I'm not sure what the minimum allowable size is for a meadow, but I am hoping that four feet by four feet makes the cut. Even if not, I am also considering this a minor success, at least as a lesson in persistence, which I do believe is a close cousin of pig-headedness.
These simple little daisies are Zinnia linearis, grown from seed. I couldn't find the seed I wanted from any seed growers online, or in garden centres, so I bought a packet on eBay and they were complete duds. Hopeless. Nothing came up. So I tried online again, and second time round a grower in California came to the rescue, and her/his seeds sprouted well. I was hoping for yellow flowers as well, but I am OK with white and orange only.



I do love the way bromeliads quietly go about their business of producing outrageous flowers. This one is tucked behind the Thai lime tree and I like the way that it's in a "backstage" position in the garden and so very amazing when you finally discover it.


Meanwhile, in the vegie patch, all is quietly ticking over, and my only problem is the usual one of the backyard vegie gardener: Gluts.


This is far too much silver beet for two little people to eat. We've been harvesting lots, but that only makes it grow more, and quite frankly we're a bit silver beeted out. 



We also do not suffer from any shortages of purple/white striped/speckled eggplants.


I am currently fooling myself into believing that I've finally got on top of radish production, sowing just half a dozen seeds at a time, at spaced intervals of time.

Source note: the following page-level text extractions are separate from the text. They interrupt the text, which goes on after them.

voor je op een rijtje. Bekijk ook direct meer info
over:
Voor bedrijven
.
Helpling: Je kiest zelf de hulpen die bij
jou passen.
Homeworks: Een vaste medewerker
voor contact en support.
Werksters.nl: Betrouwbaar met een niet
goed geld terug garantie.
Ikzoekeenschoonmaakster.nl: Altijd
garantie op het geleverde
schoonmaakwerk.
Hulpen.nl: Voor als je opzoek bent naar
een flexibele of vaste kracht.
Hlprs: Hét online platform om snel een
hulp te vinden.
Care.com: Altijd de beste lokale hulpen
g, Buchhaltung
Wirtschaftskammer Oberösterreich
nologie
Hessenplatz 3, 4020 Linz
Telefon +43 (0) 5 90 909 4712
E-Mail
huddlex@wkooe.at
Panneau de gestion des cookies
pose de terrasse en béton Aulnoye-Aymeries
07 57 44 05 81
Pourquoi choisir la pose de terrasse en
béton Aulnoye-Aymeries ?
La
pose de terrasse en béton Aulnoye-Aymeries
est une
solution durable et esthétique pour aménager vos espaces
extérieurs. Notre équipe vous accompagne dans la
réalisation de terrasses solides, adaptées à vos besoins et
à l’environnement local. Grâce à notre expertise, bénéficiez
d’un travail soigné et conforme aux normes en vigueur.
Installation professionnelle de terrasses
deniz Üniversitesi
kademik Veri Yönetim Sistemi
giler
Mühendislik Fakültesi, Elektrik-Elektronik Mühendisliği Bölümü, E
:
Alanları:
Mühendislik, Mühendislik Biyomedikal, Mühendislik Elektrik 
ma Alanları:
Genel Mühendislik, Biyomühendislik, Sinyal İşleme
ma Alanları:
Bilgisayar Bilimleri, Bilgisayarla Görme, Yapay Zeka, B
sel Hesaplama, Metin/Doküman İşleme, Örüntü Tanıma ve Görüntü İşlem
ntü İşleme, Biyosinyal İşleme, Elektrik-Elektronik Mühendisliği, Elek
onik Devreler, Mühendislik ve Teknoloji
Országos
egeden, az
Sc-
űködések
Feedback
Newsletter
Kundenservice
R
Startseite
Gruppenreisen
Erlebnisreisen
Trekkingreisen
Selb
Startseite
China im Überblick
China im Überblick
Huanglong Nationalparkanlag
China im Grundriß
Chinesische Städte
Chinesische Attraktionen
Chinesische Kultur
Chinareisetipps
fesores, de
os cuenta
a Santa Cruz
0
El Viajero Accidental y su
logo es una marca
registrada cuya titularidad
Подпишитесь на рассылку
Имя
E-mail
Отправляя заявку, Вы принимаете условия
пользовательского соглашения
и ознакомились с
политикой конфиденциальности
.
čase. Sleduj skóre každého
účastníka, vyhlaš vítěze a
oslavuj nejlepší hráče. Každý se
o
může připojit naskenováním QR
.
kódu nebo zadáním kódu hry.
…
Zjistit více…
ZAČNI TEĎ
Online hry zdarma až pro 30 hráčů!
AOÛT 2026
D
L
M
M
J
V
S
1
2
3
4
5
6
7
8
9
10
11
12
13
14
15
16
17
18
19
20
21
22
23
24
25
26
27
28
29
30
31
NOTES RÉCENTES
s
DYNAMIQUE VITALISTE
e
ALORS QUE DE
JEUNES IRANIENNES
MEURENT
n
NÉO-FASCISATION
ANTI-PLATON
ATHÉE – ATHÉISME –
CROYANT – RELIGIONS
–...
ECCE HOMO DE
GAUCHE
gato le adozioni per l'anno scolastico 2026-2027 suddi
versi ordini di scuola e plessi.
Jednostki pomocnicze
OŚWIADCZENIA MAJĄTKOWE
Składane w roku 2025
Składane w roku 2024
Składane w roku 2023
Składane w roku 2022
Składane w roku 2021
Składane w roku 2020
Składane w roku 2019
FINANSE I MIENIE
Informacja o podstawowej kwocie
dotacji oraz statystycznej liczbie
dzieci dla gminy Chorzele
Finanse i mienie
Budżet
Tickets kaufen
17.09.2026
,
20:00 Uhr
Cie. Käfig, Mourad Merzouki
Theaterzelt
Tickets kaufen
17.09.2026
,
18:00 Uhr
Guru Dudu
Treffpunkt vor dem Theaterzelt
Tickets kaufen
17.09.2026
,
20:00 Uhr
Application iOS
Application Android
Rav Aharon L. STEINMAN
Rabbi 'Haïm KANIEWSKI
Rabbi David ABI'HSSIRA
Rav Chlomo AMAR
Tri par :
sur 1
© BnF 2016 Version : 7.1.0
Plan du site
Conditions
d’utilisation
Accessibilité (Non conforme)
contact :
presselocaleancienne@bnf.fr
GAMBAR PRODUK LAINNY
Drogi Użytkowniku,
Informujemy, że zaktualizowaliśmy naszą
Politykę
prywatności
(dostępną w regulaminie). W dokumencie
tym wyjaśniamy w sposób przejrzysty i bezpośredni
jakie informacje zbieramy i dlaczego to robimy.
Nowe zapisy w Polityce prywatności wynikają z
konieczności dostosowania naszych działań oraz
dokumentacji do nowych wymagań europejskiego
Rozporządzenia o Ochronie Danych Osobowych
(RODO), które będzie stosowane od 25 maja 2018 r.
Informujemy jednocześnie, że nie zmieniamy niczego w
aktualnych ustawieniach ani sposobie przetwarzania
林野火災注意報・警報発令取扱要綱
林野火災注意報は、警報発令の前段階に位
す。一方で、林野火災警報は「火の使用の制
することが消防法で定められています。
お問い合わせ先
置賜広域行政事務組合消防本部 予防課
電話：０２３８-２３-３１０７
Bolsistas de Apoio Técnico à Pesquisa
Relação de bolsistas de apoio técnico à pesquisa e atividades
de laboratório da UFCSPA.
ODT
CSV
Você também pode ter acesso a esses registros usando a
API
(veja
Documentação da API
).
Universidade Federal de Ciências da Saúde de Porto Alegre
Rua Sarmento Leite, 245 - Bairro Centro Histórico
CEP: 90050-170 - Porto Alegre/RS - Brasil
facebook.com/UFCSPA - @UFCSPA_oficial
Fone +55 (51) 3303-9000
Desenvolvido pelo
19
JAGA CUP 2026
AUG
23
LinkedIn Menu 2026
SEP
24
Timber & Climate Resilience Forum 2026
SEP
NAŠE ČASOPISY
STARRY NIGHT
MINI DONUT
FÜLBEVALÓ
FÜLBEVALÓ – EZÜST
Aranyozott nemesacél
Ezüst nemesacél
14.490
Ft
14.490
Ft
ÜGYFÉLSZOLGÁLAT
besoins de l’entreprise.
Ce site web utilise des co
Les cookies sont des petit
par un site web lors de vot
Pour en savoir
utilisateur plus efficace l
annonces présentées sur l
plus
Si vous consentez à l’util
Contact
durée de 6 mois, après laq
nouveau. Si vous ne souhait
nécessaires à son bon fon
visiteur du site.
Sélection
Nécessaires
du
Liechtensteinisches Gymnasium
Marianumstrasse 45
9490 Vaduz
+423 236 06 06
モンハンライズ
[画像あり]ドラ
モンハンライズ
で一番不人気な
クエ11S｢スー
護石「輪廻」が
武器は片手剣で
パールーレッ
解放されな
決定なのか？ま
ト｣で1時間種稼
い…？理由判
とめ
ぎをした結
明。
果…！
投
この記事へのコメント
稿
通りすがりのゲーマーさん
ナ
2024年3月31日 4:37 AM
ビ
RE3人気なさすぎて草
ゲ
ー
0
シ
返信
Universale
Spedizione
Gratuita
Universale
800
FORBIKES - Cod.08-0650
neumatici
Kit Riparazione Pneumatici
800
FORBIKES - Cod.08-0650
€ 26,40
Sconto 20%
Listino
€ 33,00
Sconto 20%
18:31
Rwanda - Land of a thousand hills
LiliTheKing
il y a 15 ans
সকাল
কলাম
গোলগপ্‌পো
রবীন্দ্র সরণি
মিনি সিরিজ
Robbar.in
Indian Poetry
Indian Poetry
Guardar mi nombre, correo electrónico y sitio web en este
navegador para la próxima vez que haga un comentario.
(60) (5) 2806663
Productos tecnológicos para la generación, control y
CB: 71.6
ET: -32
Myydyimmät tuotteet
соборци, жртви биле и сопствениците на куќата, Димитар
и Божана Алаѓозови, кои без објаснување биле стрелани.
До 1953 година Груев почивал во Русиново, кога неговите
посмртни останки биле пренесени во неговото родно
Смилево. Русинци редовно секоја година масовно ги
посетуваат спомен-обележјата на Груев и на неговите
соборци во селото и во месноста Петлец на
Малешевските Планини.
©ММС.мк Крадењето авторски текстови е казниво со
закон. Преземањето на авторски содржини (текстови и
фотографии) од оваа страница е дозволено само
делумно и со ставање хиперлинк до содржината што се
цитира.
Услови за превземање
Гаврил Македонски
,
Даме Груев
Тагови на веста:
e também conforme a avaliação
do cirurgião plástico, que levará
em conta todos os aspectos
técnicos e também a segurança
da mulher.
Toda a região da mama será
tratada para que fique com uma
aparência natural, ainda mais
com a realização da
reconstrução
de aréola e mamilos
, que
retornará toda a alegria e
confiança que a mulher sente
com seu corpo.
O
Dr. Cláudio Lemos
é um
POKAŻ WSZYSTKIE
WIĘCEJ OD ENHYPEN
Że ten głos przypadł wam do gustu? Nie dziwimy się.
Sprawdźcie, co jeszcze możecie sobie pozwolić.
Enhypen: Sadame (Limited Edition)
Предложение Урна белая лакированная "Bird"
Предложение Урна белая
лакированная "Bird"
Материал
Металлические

However, I have saved the best for last. Well, it's not the "best" for everyone, but it is the one summertime gardening project which I've been most interested in. It's the little fern garden out in front of the house, sheltering under the dappled light of our wide-spreading Cootamundra wattle "ground cover" tree.


Last time I posted about this the begonia cuttings were just bare stalks stuck in the ground. Now they've sprouted their spotty leaves (which are a lovely deep red on the underside). The native violets are winding their flowery way here and there. All the ferns are well and truly alive and growing, and so too are the spidery trails of Spanish moss.

It's still quite hot and humid here in Sydney. In fact February is generally a rotten month to be a gardener here, so I don't expect to be very busy.

However, I was getting a minor sense of guilt over my slothful ways, and so by posting at least something, anything, I hereby announce that the 2018 garden blogging year has started, and all is well.